One scientific hobby, however, stood out above all: collecting beetles. Darwin got into a heated rivalry with another Cambridge student, Charles "Beetles" Babington, over who would acquire a new species first. And when he wasn't collecting beetles, he was writing excited letters to his cousin William Darwin Fox, confessing, "It is quite absurd how interested I am getting about the science."
While at Edinburgh University, Darwin was encouraged by a free-thinking professor and early evolutionist, Robert Grant, who was an admirer of the evolutionary writings of Jean-Baptiste Lamarck and Erasmus Darwin, Charles's grandfather. Grant was especially interested in primitive sea life like sponges and bryozoans--literally, "moss animals"--because he believed all plants and animals shared a simple marine ancestor. Darwin, too, became interested in this idea and in 1827 presented a paper to a student group on a bryozoan called Flustra.

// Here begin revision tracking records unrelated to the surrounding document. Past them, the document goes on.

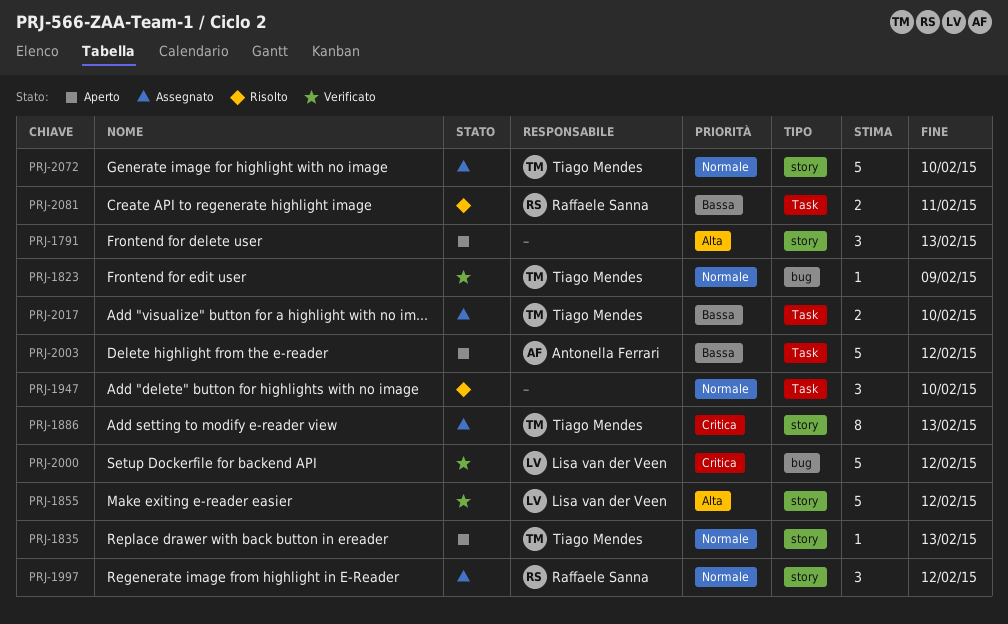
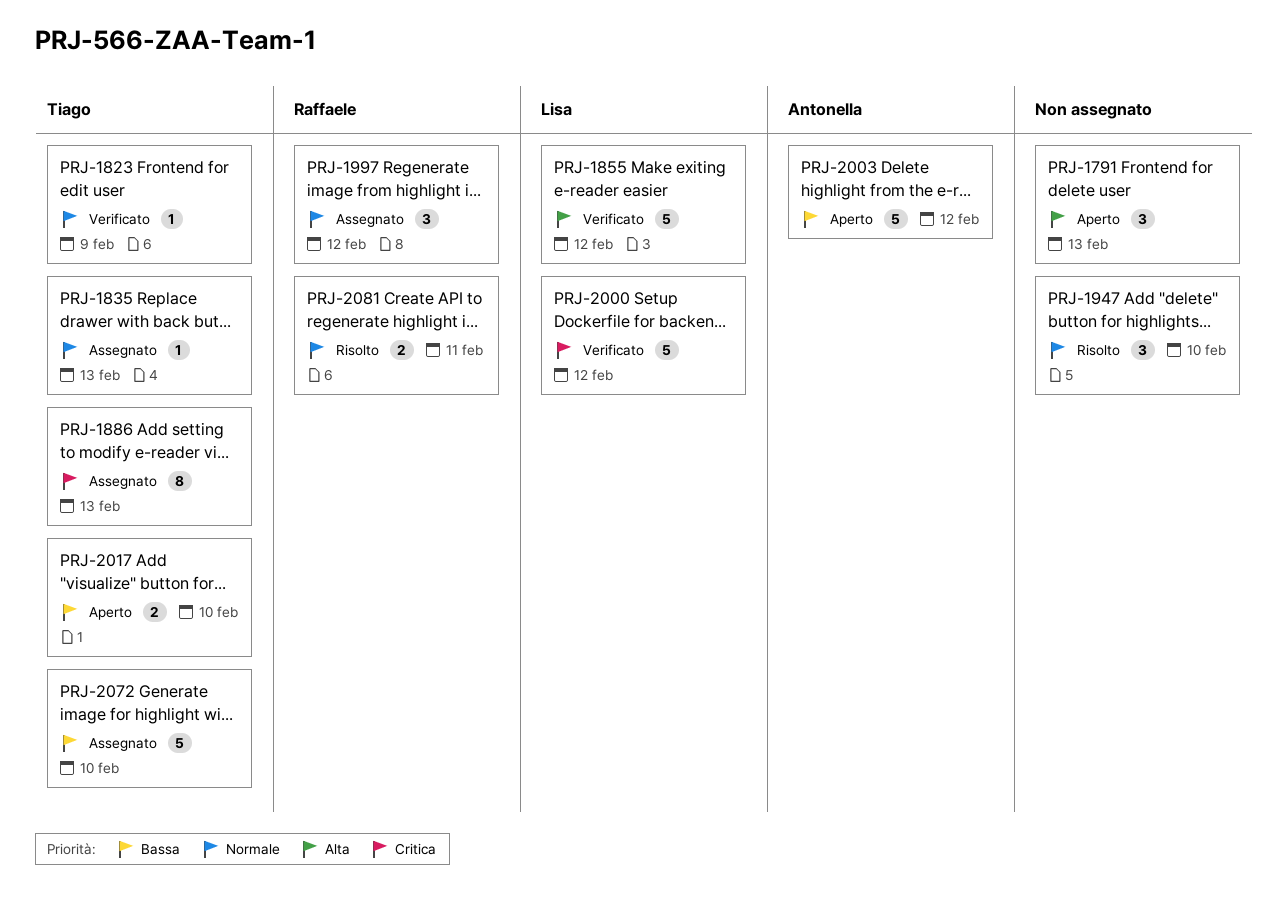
PRJ-1835, status: Aperto -> Assegnato
PRJ-2017, status: Assegnato -> Aperto
PRJ-2072, priority: Normale -> Bassa
PRJ-2081, priority: Bassa -> Normale

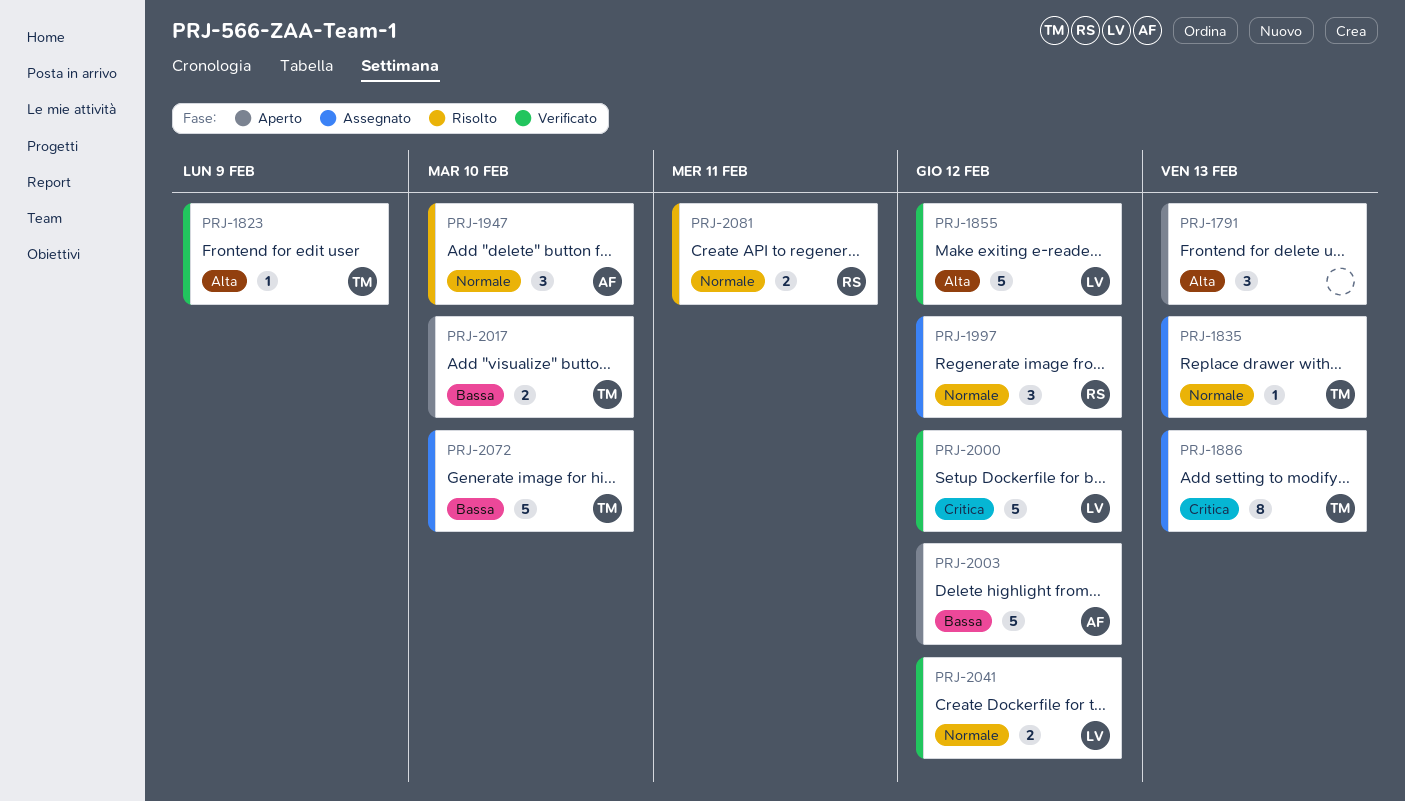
PRJ-1823, priority: Normale -> Alta
PRJ-1947, owner: none -> Antonella
PRJ-2041: none -> present

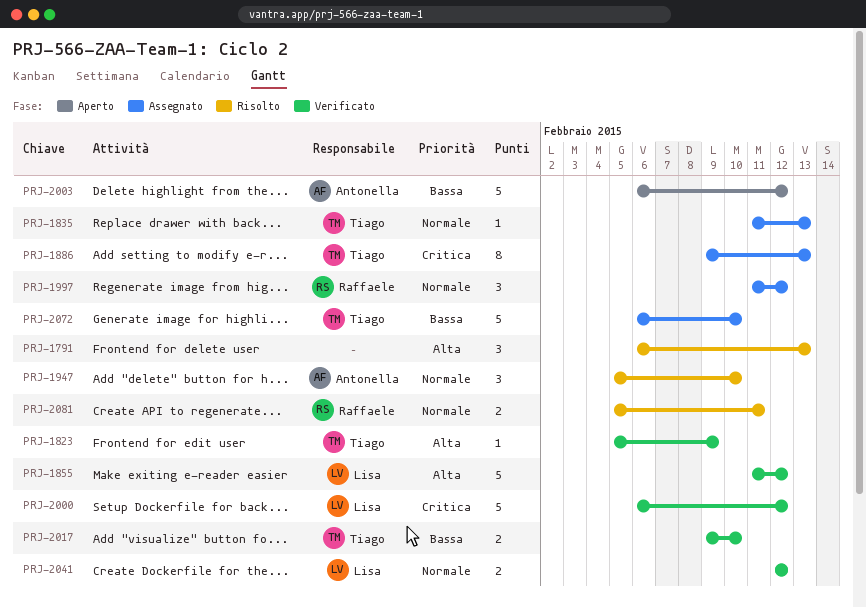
PRJ-1791, status: Aperto -> Risolto
PRJ-2017, status: Aperto -> Verificato

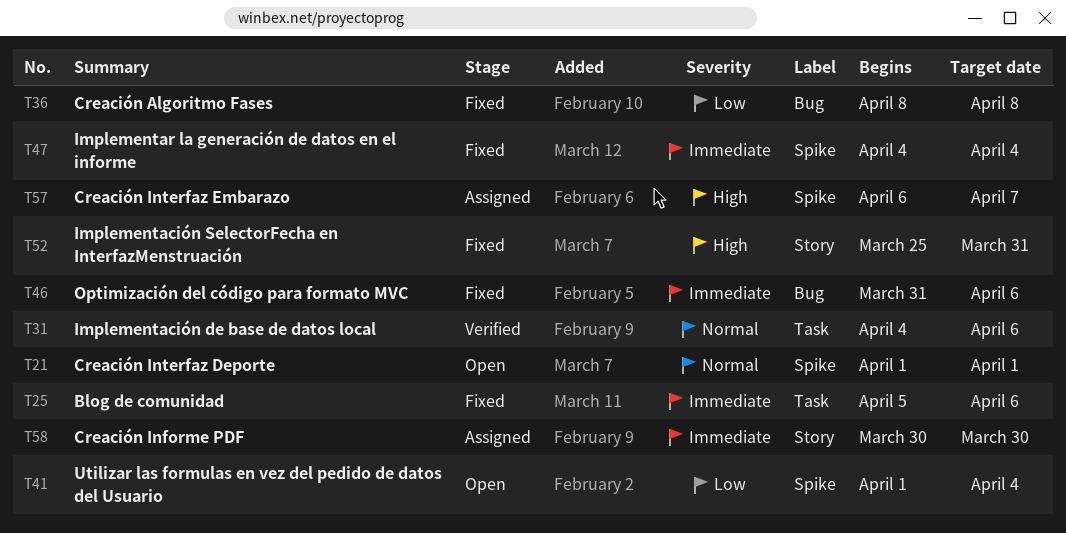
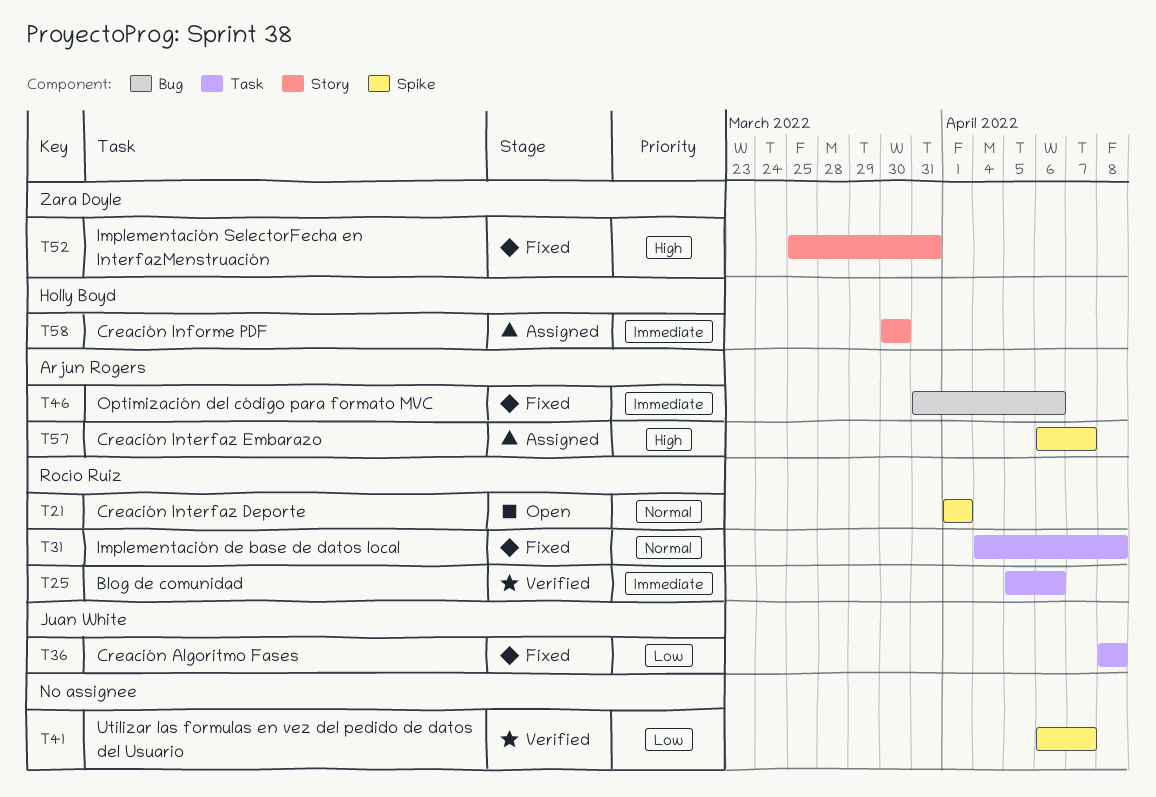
T25, status: Fixed -> Verified
T31, status: Verified -> Fixed
T31, due: Apr 6 -> Apr 8
T36, label: Bug -> Task
T41, status: Open -> Verified
T41, start: Apr 1 -> Apr 6
T41, due: Apr 4 -> Apr 7
T47: present -> none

Not all the beetles Darwin captured gave up without a fight. Many beetles, including the Brachinus crepitans and the Stenaptinus insignis, release irritating chemicals as a defense. Darwin experienced one such defense first-hand:
"One day, on tearing off some old bark, I saw two rare beetles, and seized one in each hand; then I saw a third and new kind, which I could not bear to lose, so that I popped the one which I held in my right hand into my mouth. Alas! it ejected some intensely acrid fluid, which burnt my tongue so that I was forced to spit the beetle out, which was lost, as was the third one."